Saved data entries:
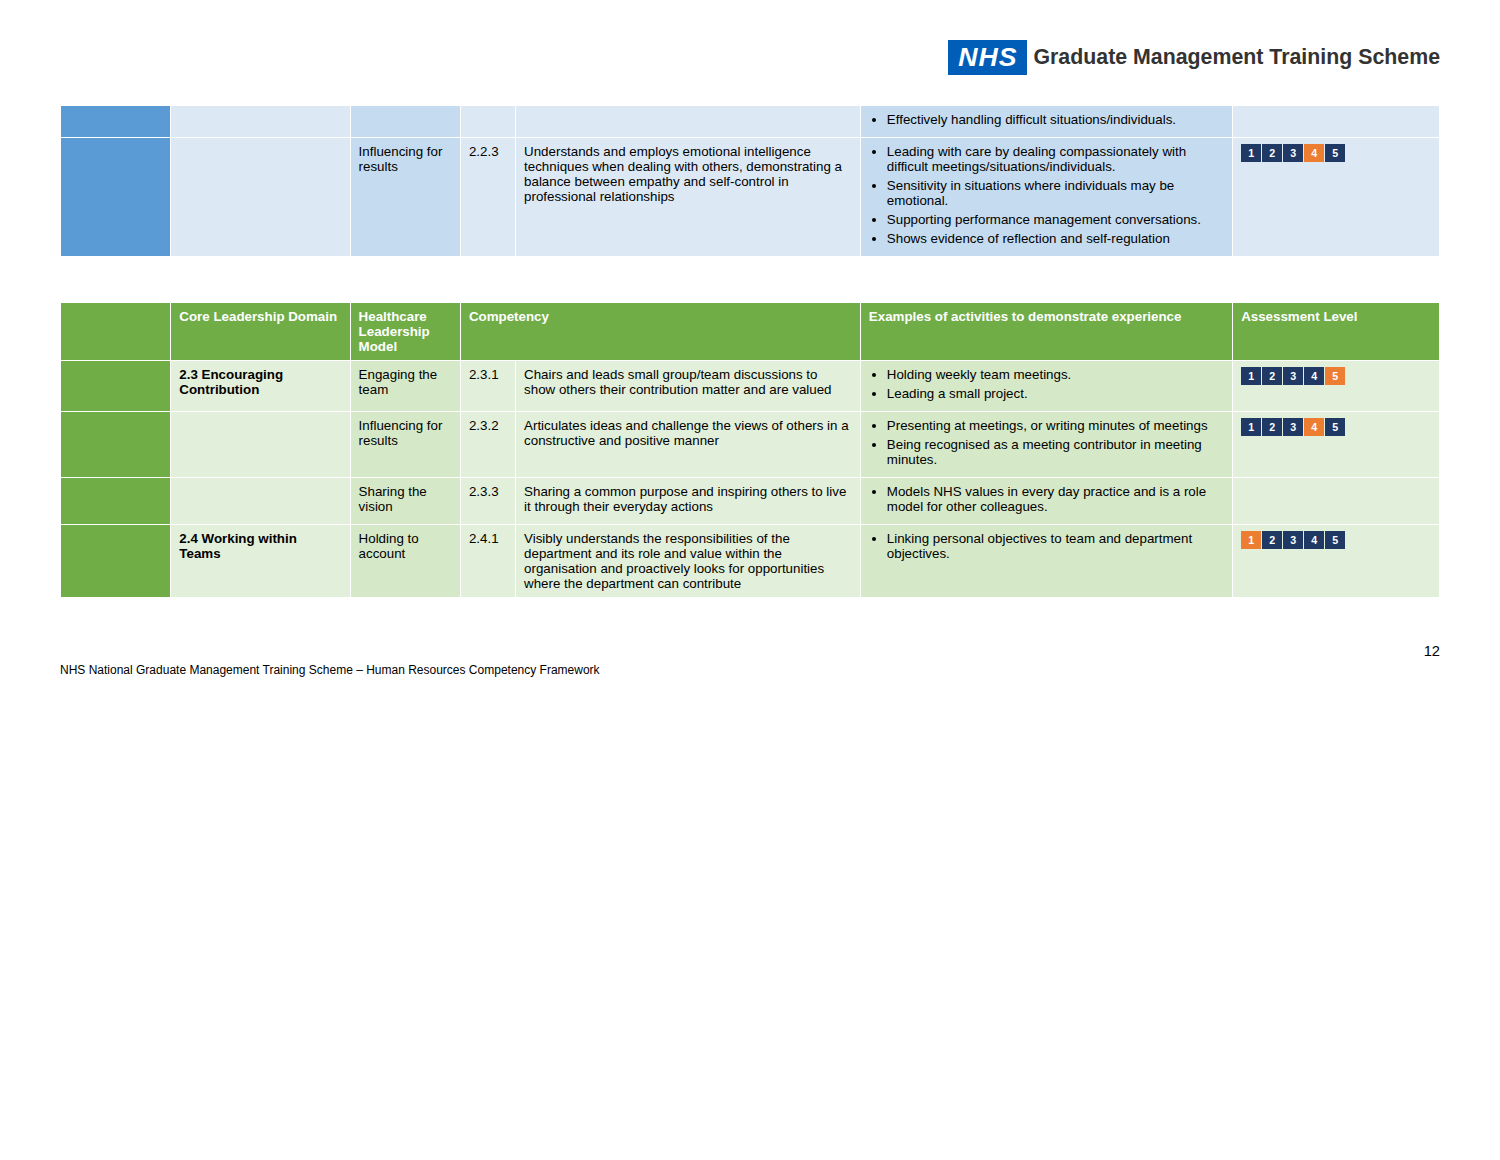NHS Graduate Management Training Scheme
| | | | | | Effectively handling difficult situations/individuals. | |
| | | Influencing for results | 2.2.3 | Understands and employs emotional intelligence techniques when dealing with others, demonstrating a balance between empathy and self-control in professional relationships | Leading with care by dealing compassionately with difficult meetings/situations/individuals. Sensitivity in situations where individuals may be emotional. Supporting performance management conversations. Shows evidence of reflection and self-regulation | 1 2 3 4 5 |
| | Core Leadership Domain | Healthcare Leadership Model | Competency | Examples of activities to demonstrate experience | Assessment Level |
| --- | --- | --- | --- | --- | --- |
| | 2.3 Encouraging Contribution | Engaging the team | 2.3.1 | Chairs and leads small group/team discussions to show others their contribution matter and are valued | Holding weekly team meetings. Leading a small project. | 1 2 3 4 5 |
| | | Influencing for results | 2.3.2 | Articulates ideas and challenge the views of others in a constructive and positive manner | Presenting at meetings, or writing minutes of meetings Being recognised as a meeting contributor in meeting minutes. | 1 2 3 4 5 |
| | | Sharing the vision | 2.3.3 | Sharing a common purpose and inspiring others to live it through their everyday actions | Models NHS values in every day practice and is a role model for other colleagues. | |
| | 2.4 Working within Teams | Holding to account | 2.4.1 | Visibly understands the responsibilities of the department and its role and value within the organisation and proactively looks for opportunities where the department can contribute | Linking personal objectives to team and department objectives. | 1 2 3 4 5 |
12
NHS National Graduate Management Training Scheme – Human Resources Competency Framework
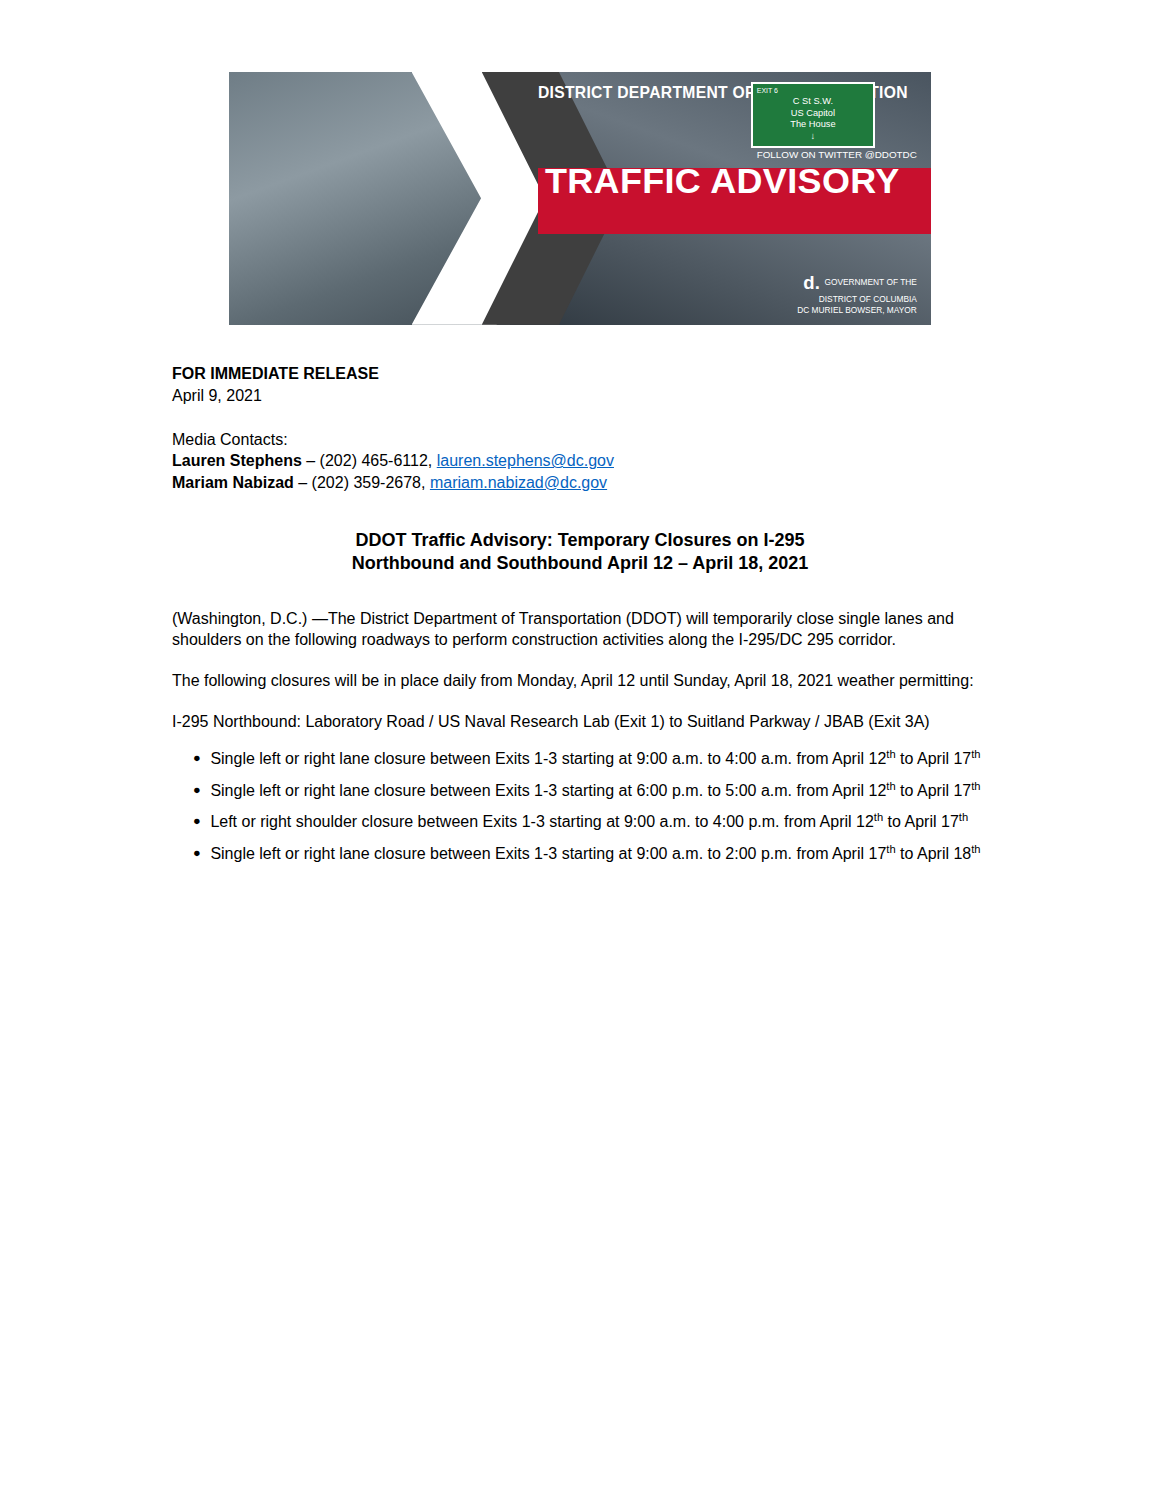DISTRICT DEPARTMENT OF TRANSPORTATION
EXIT 6 C St S.W.
US Capitol
The House
↓
FOLLOW ON TWITTER @DDOTDC
TRAFFIC ADVISORY
d. GOVERNMENT OF THE
DISTRICT OF COLUMBIA
DC MURIEL BOWSER, MAYOR
FOR IMMEDIATE RELEASE
April 9, 2021
Media Contacts:
Lauren Stephens – (202) 465-6112, lauren.stephens@dc.gov
Mariam Nabizad – (202) 359-2678, mariam.nabizad@dc.gov
DDOT Traffic Advisory: Temporary Closures on I-295
Northbound and Southbound April 12 – April 18, 2021
(Washington, D.C.) —The District Department of Transportation (DDOT) will temporarily close single lanes and shoulders on the following roadways to perform construction activities along the I-295/DC 295 corridor.
The following closures will be in place daily from Monday, April 12 until Sunday, April 18, 2021 weather permitting:
I-295 Northbound: Laboratory Road / US Naval Research Lab (Exit 1) to Suitland Parkway / JBAB (Exit 3A)
Single left or right lane closure between Exits 1-3 starting at 9:00 a.m. to 4:00 a.m. from April 12th to April 17th
Single left or right lane closure between Exits 1-3 starting at 6:00 p.m. to 5:00 a.m. from April 12th to April 17th
Left or right shoulder closure between Exits 1-3 starting at 9:00 a.m. to 4:00 p.m. from April 12th to April 17th
Single left or right lane closure between Exits 1-3 starting at 9:00 a.m. to 2:00 p.m. from April 17th to April 18th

§ **WHAT YOU NEED TO DO**:
Write out every entry above exactly, minus the pictures.

§ **TASK RESPONSE**:
NHS Graduate Management Training Scheme
| | | | | | Effectively handling difficult situations/individuals. | |
| | | Influencing for results | 2.2.3 | Understands and employs emotional intelligence techniques when dealing with others, demonstrating a balance between empathy and self-control in professional relationships | Leading with care by dealing compassionately with difficult meetings/situations/individuals. Sensitivity in situations where individuals may be emotional. Supporting performance management conversations. Shows evidence of reflection and self-regulation | 1 2 3 4 5 |
| | Core Leadership Domain | Healthcare Leadership Model | Competency | Examples of activities to demonstrate experience | Assessment Level |
| --- | --- | --- | --- | --- | --- |
| | 2.3 Encouraging Contribution | Engaging the team | 2.3.1 | Chairs and leads small group/team discussions to show others their contribution matter and are valued | Holding weekly team meetings. Leading a small project. | 1 2 3 4 5 |
| | | Influencing for results | 2.3.2 | Articulates ideas and challenge the views of others in a constructive and positive manner | Presenting at meetings, or writing minutes of meetings Being recognised as a meeting contributor in meeting minutes. | 1 2 3 4 5 |
| | | Sharing the vision | 2.3.3 | Sharing a common purpose and inspiring others to live it through their everyday actions | Models NHS values in every day practice and is a role model for other colleagues. | |
| | 2.4 Working within Teams | Holding to account | 2.4.1 | Visibly understands the responsibilities of the department and its role and value within the organisation and proactively looks for opportunities where the department can contribute | Linking personal objectives to team and department objectives. | 1 2 3 4 5 |
12
NHS National Graduate Management Training Scheme – Human Resources Competency Framework
DISTRICT DEPARTMENT OF TRANSPORTATION
EXIT 6 C St S.W.
US Capitol
The House
↓
FOLLOW ON TWITTER @DDOTDC
TRAFFIC ADVISORY
d. GOVERNMENT OF THE
DISTRICT OF COLUMBIA
DC MURIEL BOWSER, MAYOR
FOR IMMEDIATE RELEASE
April 9, 2021
Media Contacts:
Lauren Stephens – (202) 465-6112, lauren.stephens@dc.gov
Mariam Nabizad – (202) 359-2678, mariam.nabizad@dc.gov
DDOT Traffic Advisory: Temporary Closures on I-295
Northbound and Southbound April 12 – April 18, 2021
(Washington, D.C.) —The District Department of Transportation (DDOT) will temporarily close single lanes and shoulders on the following roadways to perform construction activities along the I-295/DC 295 corridor.
The following closures will be in place daily from Monday, April 12 until Sunday, April 18, 2021 weather permitting:
I-295 Northbound: Laboratory Road / US Naval Research Lab (Exit 1) to Suitland Parkway / JBAB (Exit 3A)
Single left or right lane closure between Exits 1-3 starting at 9:00 a.m. to 4:00 a.m. from April 12th to April 17th
Single left or right lane closure between Exits 1-3 starting at 6:00 p.m. to 5:00 a.m. from April 12th to April 17th
Left or right shoulder closure between Exits 1-3 starting at 9:00 a.m. to 4:00 p.m. from April 12th to April 17th
Single left or right lane closure between Exits 1-3 starting at 9:00 a.m. to 2:00 p.m. from April 17th to April 18th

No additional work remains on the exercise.